→ **The task**
Copy the records below word for word, from their first line through the line containing "7: (74, 67)", with that line included.

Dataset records
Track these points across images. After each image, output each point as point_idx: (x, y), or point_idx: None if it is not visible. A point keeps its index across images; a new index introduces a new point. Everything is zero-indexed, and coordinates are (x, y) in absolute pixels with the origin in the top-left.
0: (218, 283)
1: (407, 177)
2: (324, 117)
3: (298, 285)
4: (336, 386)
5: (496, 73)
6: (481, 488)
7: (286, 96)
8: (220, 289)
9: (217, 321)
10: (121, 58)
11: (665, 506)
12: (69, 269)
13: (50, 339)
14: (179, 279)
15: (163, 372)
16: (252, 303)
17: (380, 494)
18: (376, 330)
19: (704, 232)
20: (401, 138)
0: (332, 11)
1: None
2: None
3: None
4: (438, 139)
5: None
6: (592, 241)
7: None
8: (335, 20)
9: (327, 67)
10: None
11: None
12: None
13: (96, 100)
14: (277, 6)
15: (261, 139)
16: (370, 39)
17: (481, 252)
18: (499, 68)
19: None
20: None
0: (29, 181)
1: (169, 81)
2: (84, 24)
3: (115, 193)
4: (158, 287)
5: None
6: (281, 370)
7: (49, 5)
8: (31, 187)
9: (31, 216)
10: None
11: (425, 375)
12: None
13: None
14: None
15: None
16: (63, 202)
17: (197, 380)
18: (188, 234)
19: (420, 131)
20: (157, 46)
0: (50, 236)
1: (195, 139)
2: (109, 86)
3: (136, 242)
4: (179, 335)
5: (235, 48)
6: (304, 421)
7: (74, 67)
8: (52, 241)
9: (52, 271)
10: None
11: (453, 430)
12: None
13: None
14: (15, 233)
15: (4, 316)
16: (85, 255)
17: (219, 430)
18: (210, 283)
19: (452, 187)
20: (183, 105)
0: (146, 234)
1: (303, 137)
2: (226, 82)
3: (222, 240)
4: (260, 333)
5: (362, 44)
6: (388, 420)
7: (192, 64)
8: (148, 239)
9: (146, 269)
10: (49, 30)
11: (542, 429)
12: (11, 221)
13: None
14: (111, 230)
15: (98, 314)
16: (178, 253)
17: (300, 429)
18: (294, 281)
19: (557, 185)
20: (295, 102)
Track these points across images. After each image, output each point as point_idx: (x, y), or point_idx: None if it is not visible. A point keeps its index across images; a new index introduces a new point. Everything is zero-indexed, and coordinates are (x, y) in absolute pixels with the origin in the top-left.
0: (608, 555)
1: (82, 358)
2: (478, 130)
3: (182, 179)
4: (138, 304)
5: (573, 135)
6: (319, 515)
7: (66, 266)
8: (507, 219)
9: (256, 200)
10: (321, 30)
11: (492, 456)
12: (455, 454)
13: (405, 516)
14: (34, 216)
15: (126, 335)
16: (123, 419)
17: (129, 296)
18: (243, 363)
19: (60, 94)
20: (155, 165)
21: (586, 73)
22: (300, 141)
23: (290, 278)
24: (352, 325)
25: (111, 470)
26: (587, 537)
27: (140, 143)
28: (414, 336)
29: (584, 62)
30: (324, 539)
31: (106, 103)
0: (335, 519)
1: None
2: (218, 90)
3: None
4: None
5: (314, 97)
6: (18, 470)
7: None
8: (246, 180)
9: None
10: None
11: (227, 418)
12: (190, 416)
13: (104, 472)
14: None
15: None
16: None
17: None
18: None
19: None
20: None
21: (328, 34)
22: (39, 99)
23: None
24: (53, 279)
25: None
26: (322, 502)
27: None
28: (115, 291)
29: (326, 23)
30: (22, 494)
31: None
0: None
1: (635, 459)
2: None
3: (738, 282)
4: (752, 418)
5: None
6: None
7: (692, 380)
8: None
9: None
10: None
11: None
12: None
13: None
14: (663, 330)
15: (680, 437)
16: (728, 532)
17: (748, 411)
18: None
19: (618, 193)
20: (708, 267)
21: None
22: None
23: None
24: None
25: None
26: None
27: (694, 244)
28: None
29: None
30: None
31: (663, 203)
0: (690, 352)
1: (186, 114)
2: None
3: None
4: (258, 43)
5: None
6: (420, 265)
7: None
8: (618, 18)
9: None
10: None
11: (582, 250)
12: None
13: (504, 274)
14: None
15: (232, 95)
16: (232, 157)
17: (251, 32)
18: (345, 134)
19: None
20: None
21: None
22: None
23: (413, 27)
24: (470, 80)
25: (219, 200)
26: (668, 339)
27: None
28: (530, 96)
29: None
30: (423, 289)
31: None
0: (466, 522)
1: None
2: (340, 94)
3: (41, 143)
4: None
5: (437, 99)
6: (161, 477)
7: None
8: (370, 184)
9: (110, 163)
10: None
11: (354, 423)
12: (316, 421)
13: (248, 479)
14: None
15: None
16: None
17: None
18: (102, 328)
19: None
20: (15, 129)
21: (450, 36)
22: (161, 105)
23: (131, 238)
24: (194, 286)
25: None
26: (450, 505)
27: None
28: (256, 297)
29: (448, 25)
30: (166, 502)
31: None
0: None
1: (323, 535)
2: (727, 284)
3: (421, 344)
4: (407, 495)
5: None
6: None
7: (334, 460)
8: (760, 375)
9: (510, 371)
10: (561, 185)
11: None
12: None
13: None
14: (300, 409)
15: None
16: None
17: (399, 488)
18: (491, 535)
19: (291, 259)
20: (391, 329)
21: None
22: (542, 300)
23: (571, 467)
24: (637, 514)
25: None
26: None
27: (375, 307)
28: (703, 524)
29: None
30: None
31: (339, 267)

→ **Response below**
Track these points across images. After each image, output each point as point_idx: (x, y), or point_idx: None if it is not visible. A point keeps its index across images; a new index introduces a new point. Everything is zero-indexed, and coordinates are (x, y) in absolute pixels with the origin in the top-left.
0: (218, 283)
1: (407, 177)
2: (324, 117)
3: (298, 285)
4: (336, 386)
5: (496, 73)
6: (481, 488)
7: (286, 96)
8: (220, 289)
9: (217, 321)
10: (121, 58)
11: (665, 506)
12: (69, 269)
13: (50, 339)
14: (179, 279)
15: (163, 372)
16: (252, 303)
17: (380, 494)
18: (376, 330)
19: (704, 232)
20: (401, 138)
0: (332, 11)
1: None
2: None
3: None
4: (438, 139)
5: None
6: (592, 241)
7: None
8: (335, 20)
9: (327, 67)
10: None
11: None
12: None
13: (96, 100)
14: (277, 6)
15: (261, 139)
16: (370, 39)
17: (481, 252)
18: (499, 68)
19: None
20: None
0: (29, 181)
1: (169, 81)
2: (84, 24)
3: (115, 193)
4: (158, 287)
5: None
6: (281, 370)
7: (49, 5)
8: (31, 187)
9: (31, 216)
10: None
11: (425, 375)
12: None
13: None
14: None
15: None
16: (63, 202)
17: (197, 380)
18: (188, 234)
19: (420, 131)
20: (157, 46)
0: (50, 236)
1: (195, 139)
2: (109, 86)
3: (136, 242)
4: (179, 335)
5: (235, 48)
6: (304, 421)
7: (74, 67)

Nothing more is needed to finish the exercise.